→ WORK TO BE COMPLETED:
Print all of the data below word for word, leaving out the pictures.
━━ MATERIAL SUPPLIED ━━
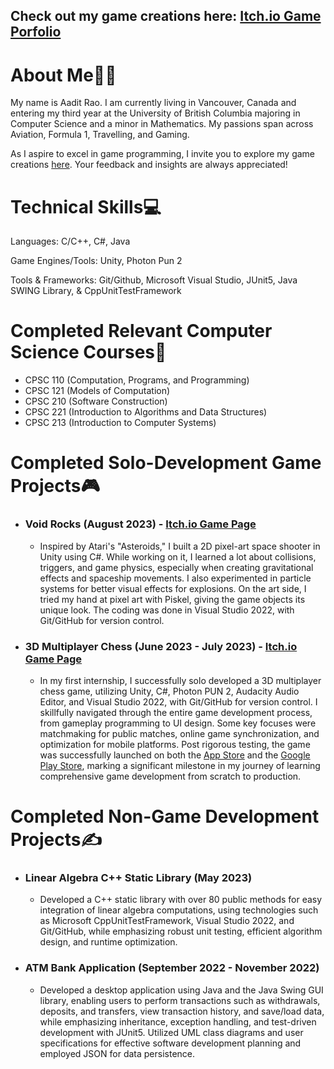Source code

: <!--
<p align="center">
  <a href="https://www.linkedin.com/in/aadit-rao-027119262/">
    <img src="https://upload.wikimedia.org/wikipedia/commons/thumb/c/ca/LinkedIn_logo_initials.png/800px-LinkedIn_logo_initials.png" alt="LinkedIn" width="30" height="30">
    LinkedIn
  </a> |
  <a href="https://skyl1ne0.itch.io/">
    <img src="https://static-00.iconduck.com/assets.00/itch-io-icon-512x512-wwio9bi8.png" alt="Check out my games here!" width="30" height="30">
    Check out my games here!
  </a>
</p>
-->

## Check out my game creations here: [Itch.io Game Porfolio](https://skyl1ne0.itch.io/)

# About Me👨‍💻

My name is Aadit Rao. I am currently living in Vancouver, Canada and entering my third year at the University of British Columbia majoring in Computer Science and a minor in Mathematics. My passions span across Aviation, Formula 1, Travelling, and Gaming. 

As I aspire to excel in game programming, I invite you to explore my game creations [here](https://skyl1ne0.itch.io/). Your feedback and insights are always appreciated!

# Technical Skills💻

Languages: C/C++, C#, Java

Game Engines/Tools: Unity, Photon Pun 2

Tools & Frameworks: Git/Github, Microsoft Visual Studio, JUnit5, Java SWING Library, & CppUnitTestFramework<br>

# Completed Relevant Computer Science Courses📝

- CPSC 110 (Computation, Programs, and Programming)
- CPSC 121 (Models of Computation)
- CPSC 210 (Software Construction)
- CPSC 221 (Introduction to Algorithms and Data Structures)
- CPSC 213 (Introduction to Computer Systems)

# Completed Solo-Development Game Projects🎮

- ### Void Rocks (August 2023) - [Itch.io Game Page](https://skyl1ne0.itch.io/void-rocks)
  - Inspired by Atari's "Asteroids," I built a 2D pixel-art space shooter in Unity using C#. While working on it, I learned a lot about collisions, triggers, and game physics, especially when creating gravitational effects and spaceship movements. I also experimented in particle systems for better visual effects for explosions. On the art side, I tried my hand at pixel art with Piskel, giving the game objects its unique look. The coding was done in Visual Studio 2022, with Git/GitHub for version control.
- ### 3D Multiplayer Chess (June 2023 - July 2023) - [Itch.io Game Page](https://skyl1ne0.itch.io/chess-3d)
  - In my first internship, I successfully solo developed a 3D multiplayer chess game, utilizing Unity, C#, Photon PUN 2, Audacity Audio Editor, and Visual Studio 2022, with Git/GitHub for version control. I skillfully navigated through the entire game development process, from gameplay programming to UI design. Some key focuses were matchmaking for public matches,  online game synchronization, and optimization for mobile platforms. Post rigorous testing, the game was successfully launched on both the [App Store](https://apps.apple.com/ae/app/super-chess-3d/id6452748872?platform=iphone) and the [Google Play Store](https://play.google.com/store/apps/details?id=com.giro.superchess), marking a significant milestone in my journey of learning comprehensive game development from scratch to production.

# Completed Non-Game Development Projects✍️

- ### Linear Algebra C++ Static Library (May 2023)
  - Developed a C++ static library with over 80 public methods for easy integration of linear algebra computations, using technologies such as Microsoft CppUnitTestFramework, Visual Studio 2022, and Git/GitHub, while emphasizing robust unit testing, efficient algorithm design, and runtime optimization.
- ### ATM Bank Application (September 2022 - November 2022)
  - Developed a desktop application using Java and the Java Swing GUI library, enabling users to perform transactions such as withdrawals, deposits, and transfers, view transaction history, and save/load data, while emphasizing inheritance, exception handling, and test-driven development with JUnit5. Utilized UML class diagrams and user specifications for effective software development planning and employed JSON for data persistence.


<!--
**Aadit1004/Aadit1004** is a ✨ _special_ ✨ repository because its `README.md` (this file) appears on your GitHub profile.

Here are some ideas to get you started:

- 🔭 I’m currently working on ...
- 🌱 I’m currently learning ...
- 👯 I’m looking to collaborate on ...
- 🤔 I’m looking for help with ...
- 💬 Ask me about ...
- 📫 How to reach me: ...
- 😄 Pronouns: ...
- ⚡ Fun fact: ...
-->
━━━
→ OUTPUT FOR THIS TASK:
Source code

: <!--
<p align="center">
  <a href="https://www.linkedin.com/in/aadit-rao-027119262/">
    <img src="https://upload.wikimedia.org/wikipedia/commons/thumb/c/ca/LinkedIn_logo_initials.png/800px-LinkedIn_logo_initials.png" alt="LinkedIn" width="30" height="30">
    LinkedIn
  </a> |
  <a href="https://skyl1ne0.itch.io/">
    <img src="https://static-00.iconduck.com/assets.00/itch-io-icon-512x512-wwio9bi8.png" alt="Check out my games here!" width="30" height="30">
    Check out my games here!
  </a>
</p>
-->

## Check out my game creations here: [Itch.io Game Porfolio](https://skyl1ne0.itch.io/)

# About Me👨‍💻

My name is Aadit Rao. I am currently living in Vancouver, Canada and entering my third year at the University of British Columbia majoring in Computer Science and a minor in Mathematics. My passions span across Aviation, Formula 1, Travelling, and Gaming. 

As I aspire to excel in game programming, I invite you to explore my game creations [here](https://skyl1ne0.itch.io/). Your feedback and insights are always appreciated!

# Technical Skills💻

Languages: C/C++, C#, Java

Game Engines/Tools: Unity, Photon Pun 2

Tools & Frameworks: Git/Github, Microsoft Visual Studio, JUnit5, Java SWING Library, & CppUnitTestFramework<br>

# Completed Relevant Computer Science Courses📝

- CPSC 110 (Computation, Programs, and Programming)
- CPSC 121 (Models of Computation)
- CPSC 210 (Software Construction)
- CPSC 221 (Introduction to Algorithms and Data Structures)
- CPSC 213 (Introduction to Computer Systems)

# Completed Solo-Development Game Projects🎮

- ### Void Rocks (August 2023) - [Itch.io Game Page](https://skyl1ne0.itch.io/void-rocks)
  - Inspired by Atari's "Asteroids," I built a 2D pixel-art space shooter in Unity using C#. While working on it, I learned a lot about collisions, triggers, and game physics, especially when creating gravitational effects and spaceship movements. I also experimented in particle systems for better visual effects for explosions. On the art side, I tried my hand at pixel art with Piskel, giving the game objects its unique look. The coding was done in Visual Studio 2022, with Git/GitHub for version control.
- ### 3D Multiplayer Chess (June 2023 - July 2023) - [Itch.io Game Page](https://skyl1ne0.itch.io/chess-3d)
  - In my first internship, I successfully solo developed a 3D multiplayer chess game, utilizing Unity, C#, Photon PUN 2, Audacity Audio Editor, and Visual Studio 2022, with Git/GitHub for version control. I skillfully navigated through the entire game development process, from gameplay programming to UI design. Some key focuses were matchmaking for public matches,  online game synchronization, and optimization for mobile platforms. Post rigorous testing, the game was successfully launched on both the [App Store](https://apps.apple.com/ae/app/super-chess-3d/id6452748872?platform=iphone) and the [Google Play Store](https://play.google.com/store/apps/details?id=com.giro.superchess), marking a significant milestone in my journey of learning comprehensive game development from scratch to production.

# Completed Non-Game Development Projects✍️

- ### Linear Algebra C++ Static Library (May 2023)
  - Developed a C++ static library with over 80 public methods for easy integration of linear algebra computations, using technologies such as Microsoft CppUnitTestFramework, Visual Studio 2022, and Git/GitHub, while emphasizing robust unit testing, efficient algorithm design, and runtime optimization.
- ### ATM Bank Application (September 2022 - November 2022)
  - Developed a desktop application using Java and the Java Swing GUI library, enabling users to perform transactions such as withdrawals, deposits, and transfers, view transaction history, and save/load data, while emphasizing inheritance, exception handling, and test-driven development with JUnit5. Utilized UML class diagrams and user specifications for effective software development planning and employed JSON for data persistence.


<!--
**Aadit1004/Aadit1004** is a ✨ _special_ ✨ repository because its `README.md` (this file) appears on your GitHub profile.

Here are some ideas to get you started:

- 🔭 I’m currently working on ...
- 🌱 I’m currently learning ...
- 👯 I’m looking to collaborate on ...
- 🤔 I’m looking for help with ...
- 💬 Ask me about ...
- 📫 How to reach me: ...
- 😄 Pronouns: ...
- ⚡ Fun fact: ...
-->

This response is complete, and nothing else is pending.